**EXERCISE INSTRUCTIONS:** Repeat word for word the stretch of the podcast episode recap that begins at the words "A rather subdued" and stops after "with Jim's involvement.".

═════ EXCERPT TO READ ═════

268 The Last Podcast: December 24, 2017

Get some 'Meat Ornaments' for
your 'Bald Cypress' this Xmas!
111 minutes

Huey has some of the Christmas spirit in him too.

Blade will try anything alcoholic, including eggnog. He doesn't like the term 'alcoholic drinks' for some reason. RD likes the concept of eggnog but not actually having it. He may reconsider it now. Blade enables him.

RD wants Blade to entertain the people while drunk on his best behavior rather than just pausing or editing recording to do so. He flails wildly. (:06)

Blade's Big Announcement: He has no Big Announcement to make. You'd have a better chance with making your appointment with Godot. (:07)

RD found some Evan Williams eggnog in the meantime. Both just want to see the year end and fast.

RD: "You know what else the show is built on?"
Blade: "The bones of an Englishman?"

The duo remember Santa Claus Conquers The Martians and how the Earth "progrems" confuse the Mars children. (:13) RD shills his Patreon some more. Help out the site and get a new progrem at least once a month!...You know, like they used to do before. RD looks at this fine young egg site some more to check on episode recordings. They have only done four (4) this year.

RD has pity on me for some reason. Big mistake. I'm also not sure where he is getting the idea that we are 'supporting' him out. What is this mythical support that you speak of here? (:19) He asks those supporting the campaign to also support here as well for some reason. Blade wants to produce more regular content than an old X-Men comic. That's somewhat too high a mark. Why not the Fantastic Four?

RD can't chug his four ounces of eggnog much to Blade's amusement. (:21) "If I was drunk I couldn't tell you the story I'm about to tell you," he says. Blade rambles in response.

RD wears a big and long Santa hat on Black Friday. This doesn't summon Popeye for some reason. (:26) At Target three female elfish carolers looked annoyed at him and were generally upset at people cutting in line while they were buying Lifesavers.

Blade wants RD to get a Baron Von Raschke claw sculpture for his brother. (:34) RD marvels at its multi-use. Blade thinks he could use it for when he goes to the bathroom, although he prefers Lance Von Erich's steel iron claw.

Blade has Mr. Fitness 2 shirts for sale. (:44) The "Santa Rose" tried to give soap to some nice children the other day. Surprisingly they didn't want anything to do with it.

A rather subdued Jim calls out of the blue. (:46) He hasn't been on recently due to disputing on his 'royalty checks' and...well...the real life wife sadly passing on during the year. Needless to say making any jokes about her and Johnny Age messing around on a moist skateboard would be beyond Blade's levels of tastelesness, even if they had more than one episode in the past five years or so with Jim's involvement.

Jim: "I know who I am damnit, stop interruptin' me."

Anyway, this Jim is currently making "handmade Christmas ornaments" made from carving expired steaks. RD mercilessly needles him on this. "Go fluff yourself!" Jim farewells.

═════ EXTRACTED RECORDS ═════

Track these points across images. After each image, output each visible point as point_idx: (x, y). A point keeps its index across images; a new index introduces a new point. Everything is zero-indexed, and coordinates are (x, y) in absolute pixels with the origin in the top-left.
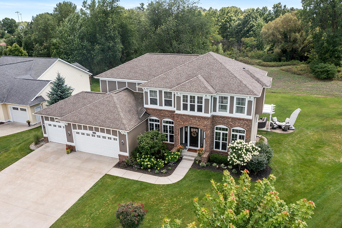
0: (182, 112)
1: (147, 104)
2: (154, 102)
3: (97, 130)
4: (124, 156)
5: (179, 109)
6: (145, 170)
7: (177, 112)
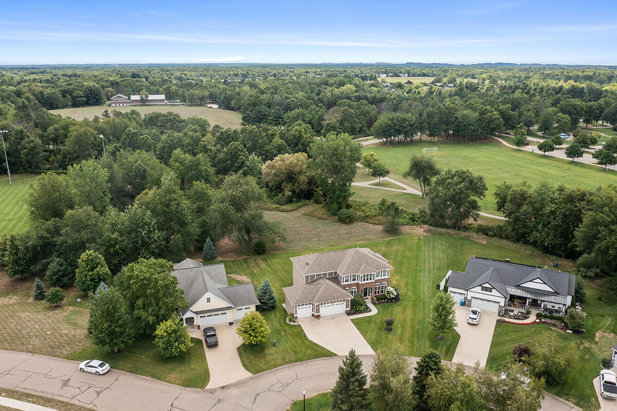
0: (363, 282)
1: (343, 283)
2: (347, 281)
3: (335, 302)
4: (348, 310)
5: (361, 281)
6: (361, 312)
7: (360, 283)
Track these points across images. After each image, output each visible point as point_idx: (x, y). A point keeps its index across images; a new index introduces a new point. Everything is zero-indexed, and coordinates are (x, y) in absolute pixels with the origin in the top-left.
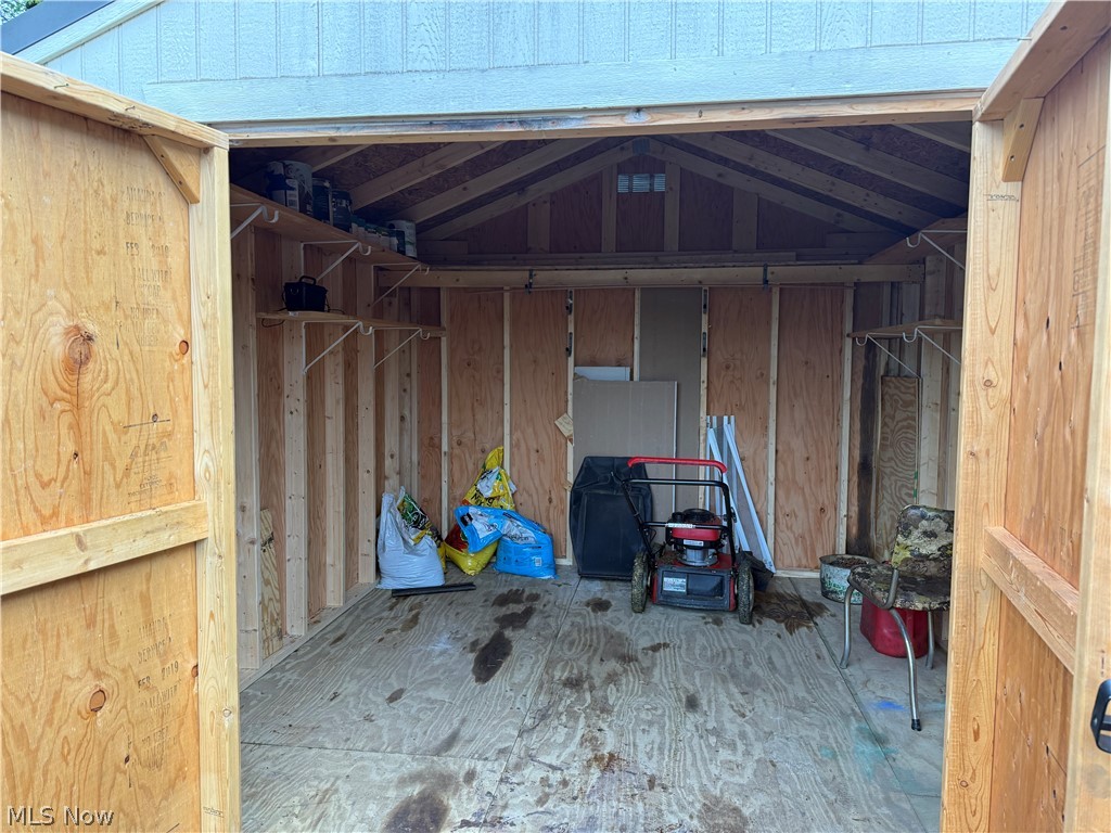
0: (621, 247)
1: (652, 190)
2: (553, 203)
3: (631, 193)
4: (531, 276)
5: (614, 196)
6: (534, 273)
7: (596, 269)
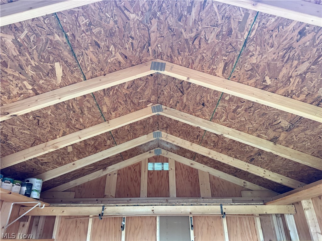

═════

**RESULT OF THIS TASK:**
A rather subdued Jim calls out of the blue. (:46) He hasn't been on recently due to disputing on his 'royalty checks' and...well...the real life wife sadly passing on during the year. Needless to say making any jokes about her and Johnny Age messing around on a moist skateboard would be beyond Blade's levels of tastelesness, even if they had more than one episode in the past five years or so with Jim's involvement.